Em Abraços Partidos, o cineasta espanhol Pedro Almodóvar ainda usa a fórmula conhecida em suas obras, como Fale com Ela e Volver, incluindo referências noir e o uso de cores chamativas para representar a narrativa de sua história. E, aqui, o suspense, o romance e a tragédia estão presentes com uma bela parte técnica.

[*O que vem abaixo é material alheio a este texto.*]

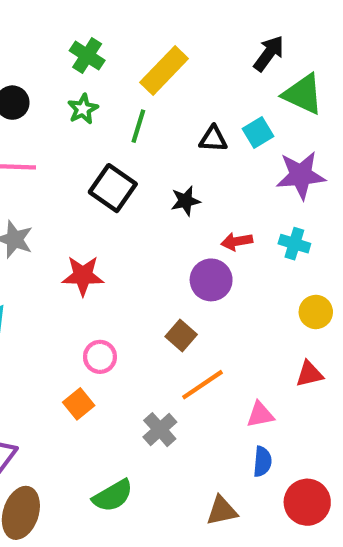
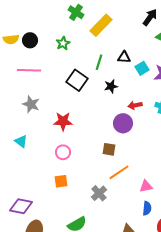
green cross: (87, 56) -> (76, 12), moved
green line: (138, 126) -> (99, 62), moved
cyan square: (258, 132) -> (142, 68), moved
brown square: (181, 335) -> (109, 149), turned -32
pink circle: (100, 357) -> (63, 152), moved
orange square: (79, 404) -> (61, 181), turned 32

Mateo Blanco (Lluís Homar), ex-diretor e roteirista cego que passa a adotar o pseudônimo Harry Caine depois de perder sua visão e o amor de sua vida, a atriz aspirante Lena (Penélope Cruz) em um acidente de carro. Ele relembra a época que filmava Garotas e Bolsas, em que Lena era a protagonista e casada com o empresário Ernesto Martel, que desconfiando de traição, tenta impedir a conclusão do filme.
O cinema gira toda a história de Abraços Partidos. È um filme dentro de outro, com citações de outras produções de Almodóvar, como a própria película Garotas e Bolsas. A direção de Pedro tem méritos, apesar de ter algumas sequências meio problemáticas e aparentar um pouco a monotonia. Vale destacar a parte técnica, principalmente a fotografia e a trilha sonora de Alberto Iglesias e também Penélope Cruz, numa atuação notável e naturalmente em sua língua-mãe.
Abraços Partidos pode não ser o melhor que Pedro Almodóvar pode oferecer, mas não pode ser deixado de lado, pela marca e o lado pessoal cinematográfico do cineasta. Longo, sim pela diversidade dos detalhes. Esquecível, não.
Cotação: 8,0
Abraços Partidos (Los Abrazos Rotos, 2009)
Direção: Pedro Almodóvar
Roteiro: Pedro Almodóvar
Elenco: Penélope Cruz, Lluís Homar, Blanca Portillo, José Luis Gómez, Rubén Ochandiano, Tamar Novas, Lola Dueñas.